IL BELLO
Mi ha particolarmente colpita la lettera spedita da una giovane studentessa a Galimberti pubblicata su “Io Donna” di sabato scorso. Si parla di cultura, di lettura, di come le pulsioni, se accompagnate dalla cultura, dal sapere, dalla conoscenza si trasformano in emozioni, le quali hanno nomi e cognomi e contemplano un ragionamento, una lettura interpretativa e non solo istintiva. E mai come ora il mondo delle emozioni dovrebbe transitare nella modernità e nutrirsi del bello. Come sociologa e donna direi che il bello per me è legato all’ arte, al capolavoro a ciò che ci dovrebbe far tendere a di migliorarci e non a svilire e svilirci.

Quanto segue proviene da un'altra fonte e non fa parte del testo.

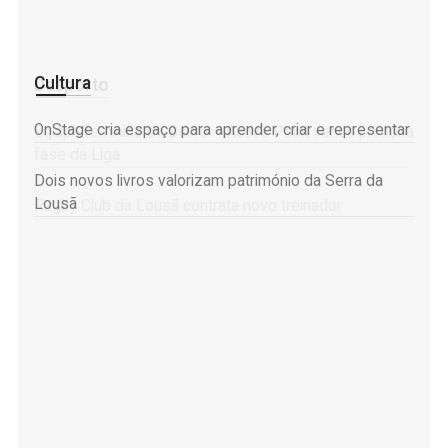
Cultura
Desporto
OnStage cria espaço para aprender, criar e representar
Equipa feminina do Bairro – Active Point vence primeira
fase da Liga
Dois novos livros valorizam património da Serra da
Lousã
Rugby Club da Lousã contrata novo treinador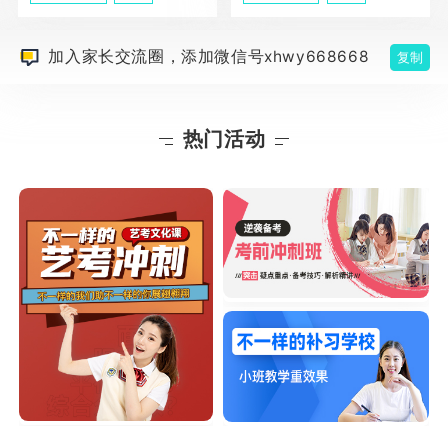
加入家长交流圈，添加微信号xhwy668668
复制
热门活动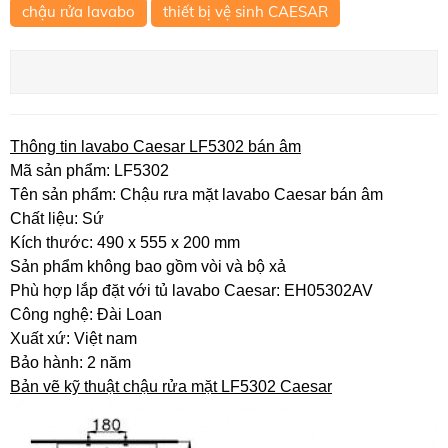
chậu rửa lavabo
thiết bị vệ sinh CAESAR
Thông tin lavabo Caesar LF5302 bán âm
Mã sản phẩm: LF5302
Tên sản phẩm: Chậu rưa mặt lavabo Caesar bán âm
Chất liệu: Sứ
Kích thước: 490 x 555 x 200 mm
Sản phẩm không bao gồm vòi và bộ xả
Phù hợp lắp đặt với tủ lavabo Caesar: EH05302AV
Công nghệ: Đài Loan
Xuất xứ: Việt nam
Bảo hành: 2 năm
Bản vẽ kỹ thuật chậu rửa mặt LF5302 Caesar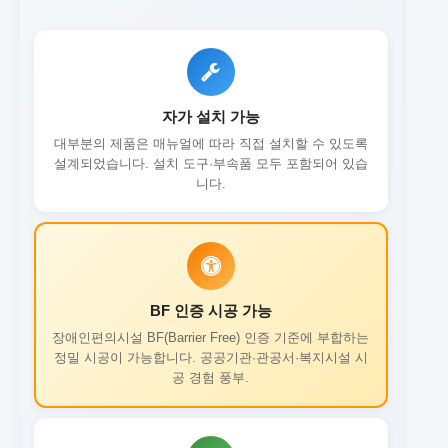
자가 설치 가능
대부분의 제품은 매뉴얼에 따라 직접 설치할 수 있도록
설계되었습니다. 설치 도구·부속품 모두 포함되어 있습
니다.
BF 인증 시공 가능
장애인편의시설 BF(Barrier Free) 인증 기준에 부합하는
정밀 시공이 가능합니다. 공공기관·관공서·복지시설 시
공 경험 풍부.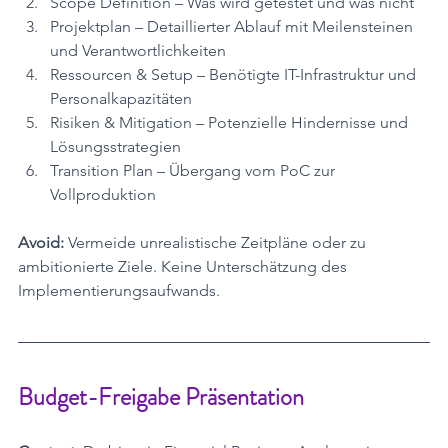
Scope Definition – Was wird getestet und was nicht
Projektplan – Detaillierter Ablauf mit Meilensteinen 
und Verantwortlichkeiten
Ressourcen & Setup – Benötigte IT-Infrastruktur und 
Personalkapazitäten
Risiken & Mitigation – Potenzielle Hindernisse und 
Lösungsstrategien
Transition Plan – Übergang vom PoC zur 
Vollproduktion
Avoid:
 Vermeide unrealistische Zeitpläne oder zu 
ambitionierte Ziele. Keine Unterschätzung des 
Implementierungsaufwands.
Budget-Freigabe Präsentation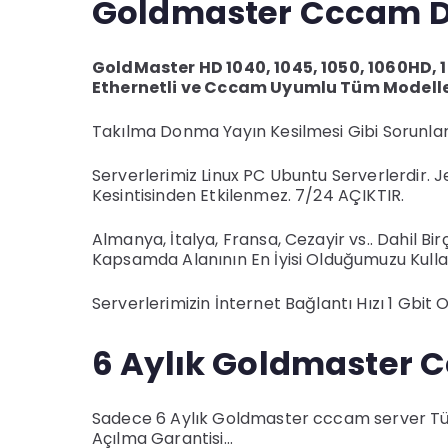
Goldmaster Cccam D
GoldMaster HD 1040, 1045, 1050, 1060HD,
Ethernetli ve Cccam Uyumlu Tüm Modelle
Takılma Donma Yayın Kesilmesi Gibi Sorunlar
Serverlerimiz Linux PC Ubuntu Serverlerdir. 
Kesintisinden Etkilenmez. 7/24 AÇIKTIR.
Almanya, İtalya, Fransa, Cezayir vs.. Dahil 
Kapsamda Alanının En İyisi Olduğumuzu Kullan
Serverlerimizin İnternet Bağlantı Hızı 1 Gbit 
6 Aylık Goldmaster
Sadece 6 Aylık Goldmaster cccam server Tüm
Açılma Garantisi…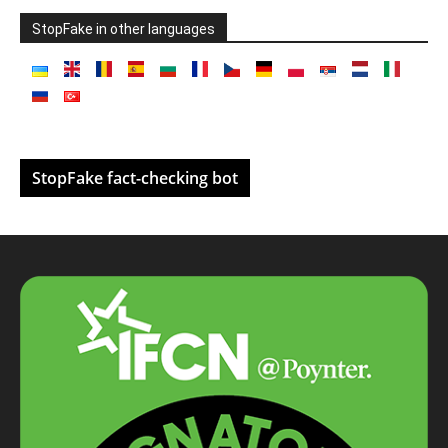
StopFake in other languages
StopFake fact-checking bot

Da anni lavoro in aziende che hanno fatto del bello il filo conduttore della ricerca, e da tempo riesco ancora a stupirmi quando guardo i miei colleghi progettare capi, abiti di una bellezza commovente. Il bello l’ ho trovato ad esempio in Puntoart nella raffinatezza dei ricami, nella perfezione dei macramè che mi ricordano i pizzi delle nonne, nel lavoro di chi cuce a mano un ricamo, nell’ odore e nel tatto di tessuti pregiati. Dove oggi tutto si liquefà all’ istante, tanto per citare Bauman della trilogia del liquido, l’ idea dell’ artiglianalità, della confezione di un capo, di qualcosa che rimane inalterato nel tempo mi commuove ancora perché mi ricorda una fotografia in bianco e nero di Vivian Maier, l’ azzurro del velo di Maria, nell’ Annunciazione di Antonello da Messina, nella grazia della Madonna di Loreto di Caravaggio.